HORROR AT GAZA HOSPITAL
“Calm down, you arrived. Calm down…. Close the curtains, please!” (“Tenang, kamu sudah sampai. Tenang…. Tolong tutup tirainya!”), seru gadis muda itu mencoba menenangkan korban yang baru diturunkan dari ambulance.
“Pulse?” tanyanya menanyakan detak jantung korban pada perawat yang membantunya.
“…….”
Semua tertunduk sejenak. Innalillahi wa innailaihi rojiun.
“May Allah have mercy on him (Semoga Allah merahmatinya)," ujarnya pelan, setelah mengetahui detak jantung korban yang baru datang tak terdeteksi lagi. “He is a syuhada. We envy him (Dia adalah seorang syuhada. Kami iri padanya),” lanjutnya.
Satu lagi seorang syuhada menjemput kesyahidan di depan matanya, di tengah suasana chaos Al-Shifaa Hospital. Entah sudah berapa banyak syuhada yang syahid saat ia mencoba memberikan pertolongan.
Namanya Sara Al Saqqa, seorang dokter bedah muda, lulusan Fakultas Kedokteran Islamic University Gaza dan mendapatkan gelar masternya di Queen Mary University of London.
Berkulit putih, cantik, dengan sorot mata cerdas penuh keberanian. Dedikasinya pada penduduk Gaza, pada tanah kelahirannya, pada kemanusiaan, tak diragukan.
Semua terekam dalam sebuah film dokumenter yang tayang di Aljazeera English berjudul “Horror at Gaza Hospital”. (link: https://www.youtube.com/watch?v=NFObv41XvTw)
Film karya Tierney Bonini dan Real Gaza Productions, yang dibuat di tengah perang Taufan Al Aqsha.
Film itu mendokumentasikan kehidupan nyata di dalam Al-Shifaa Hospital yang menjadi tempat pengabdiannya, berjibaku antara hidup dan mati setiap detiknya.
Ia berusaha menyelamatkan sebanyak mungkin nyawa yang bisa diselamatkan. Sementara hidupnya sendiri pun terancam akibat pemboman brutal z*o*is yang menargetkan rumah sakit dan para dokter.
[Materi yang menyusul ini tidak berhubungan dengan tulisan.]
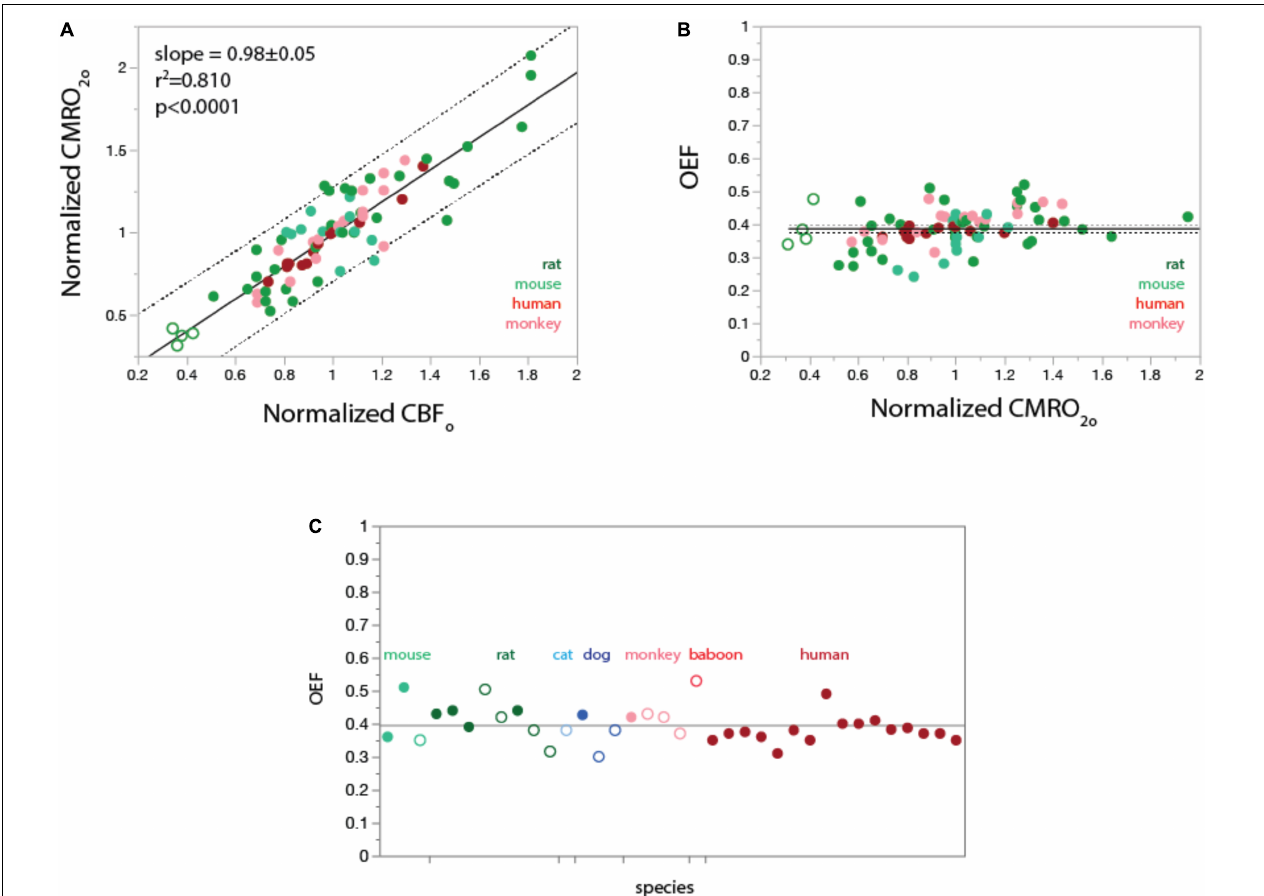
FIGURE 2 | In the undisturbed awake state, rCMRO 2 varies linearly with rCBF both within and across species (A) ; as a consequence, regional OEF o is constant at about 0.4 through different values of rCMRO 2 (B) and across mammalian species (C) . (A,B) data from Frietch et al., 2000 (rat), Raichle et al., 2001 (human), Noda et al., 2002 (rhesus monkey), and Zhu et al., 2013 (mouse). Filled symbols indicate gray matter sites; unfilled symbols indicate white matter. Plotting of values normalized to the average for each species shows that regional CMRO 2 varies linearly (fitted curve, linear function) with regional CBF both within the brain of each species and across species. (B) , Values of OEF o calculated from data in (A) as the ratio of regional capillary oxygen diffusivity (rCMRO 2 ) to regional CBF in the undisturbed awake state (rCBF o ), given a constant PO 2A . Values of OEF o are constant around 0.4 within and across species, as predicted from the linear universal relationship between rCMRO 2 and rCBF o in (A) . Grand mean ± SD: 0.38 ± 0.06 (plotted). Species means ± SD: rat, 0.39 ± 0.06; mouse, 0.35 ± 0.06; rhesus monkey, 0.41 ± 0.05; human, 0.38 ± 0.02. (C) , Values of OEF o reported in the literature for a total of seven mammalian species are also centered around a grand mean of 0.40 ± 0.05 (plotted). Filled symbols indicate awake animals; unfilled symbols indicate anesthesia. Data in C are from Kety (1956); Cohen et al. (1967); Vernheit et al. (1978); Laux and Raichle (1978); Raichle et al. (2001); Oshima et al. (2002); Kaisti et al. (2003); He et al. (2008); Ibaraki et al. (2008); Jain et al. (2010); Qin et al. (2011); Lu et al. (2012); Xu et al. (2012) (human); Hyder et al. (2016); Lee et al. (2017); Laux and Raichle (1978); Altman et al. (1991) (rhesus); Young et al. (1996), Noda et al. (2002) (baboon); Chen et al. (1984); Chang et al. (2016) (dog); Hossman et al. (1976) (cat); Johansson and Siesjo (1975); Nordstrom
Ada satu adegan menyentuh, saat ia mencoba menghubungi ibunya yang mengungsi ke wilayah selatan G*za, namun tak ada sinyal di HP-nya. Helaan nafas beratnya yang terekam sangat dekat dengan kamera, membuat saya menitikkan air mata.
“Ya Rabb, lindungilah ia dan keluarganya. Berkahilah hidupnya. Kalaupun akhirnya ia syahid, jadikanlah sebagai syuhada,” saya langitkan doa untuknya.
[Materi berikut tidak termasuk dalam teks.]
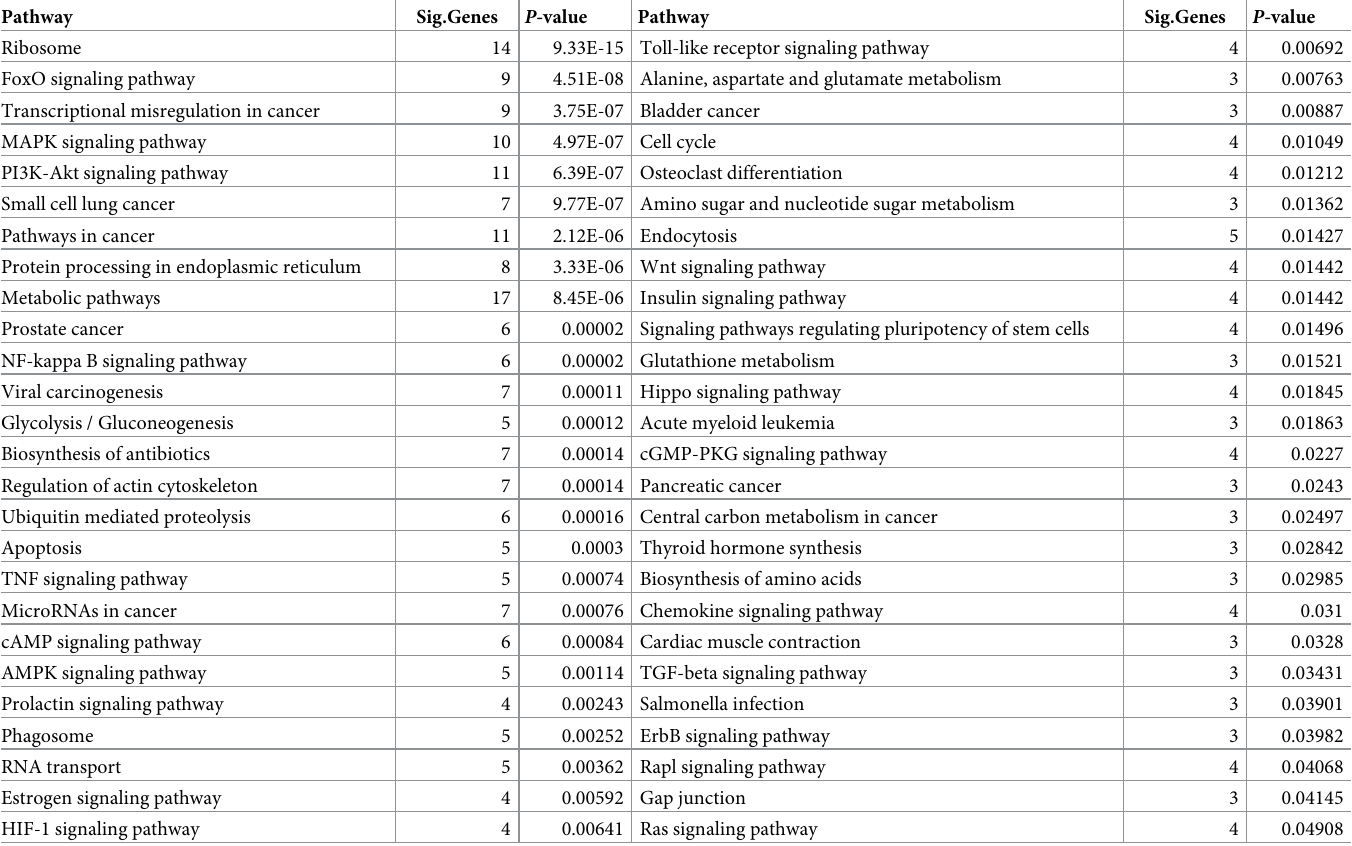
Table 1. Pathways significantly influenced by HPV16 E1 from gene expression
Ingin rasanya saya berteriak pada dokter-dokter di seluruh dunia, “Dokteeer, kalian ada di mana saat sejawatmu berjibaku antara hidup dan mati di G*za?”
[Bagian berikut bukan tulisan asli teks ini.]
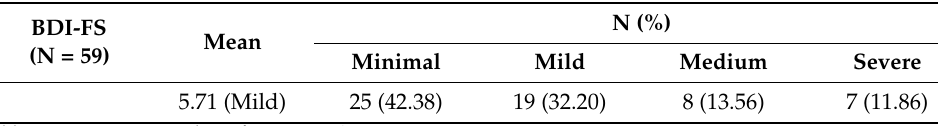
Table 3. BDI-FS scale: sample means and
Dokter dan jurnalis yang bertugas di tengah medan perang adalah profesi yang dilindungi Konvensi Jenewa. Namun itu tidak terjadi di Palestine, dokter dan jurnalis justru menjadi incaran z*o*is.
Lebih biadab lagi, beredar surat terbuka yang ditandatangan 100 dokter I*r*el yang isinya mendukung pengeboman RS Al Syifa, rumah sakit terbesar di G*za.
Entah terbuat dari apa hati manusia-manusia terlaknat itu. Tak ada empati sama sekali melihat ribuan korban berjatuhan yang mayoritas adalah anak-anak dan wanita. Mereka melanggar segala etika dan sumpah profesi.
Seorang dokter akan mengucapkan sumpah profesi yang bersumber dari Sumpah Hippokrates. Isinya adalah janji untuk membaktikan hidup guna kepentingan perikemanusiaan. Akan berikhtiar sungguh-sungguh untuk menyembuhkan, tanpa memandang ras, agama, status sosial dan sebagainya.
Di I*r*el, tak hanya pemimpin dan tentara, bahkan dokter pun tak punya etika!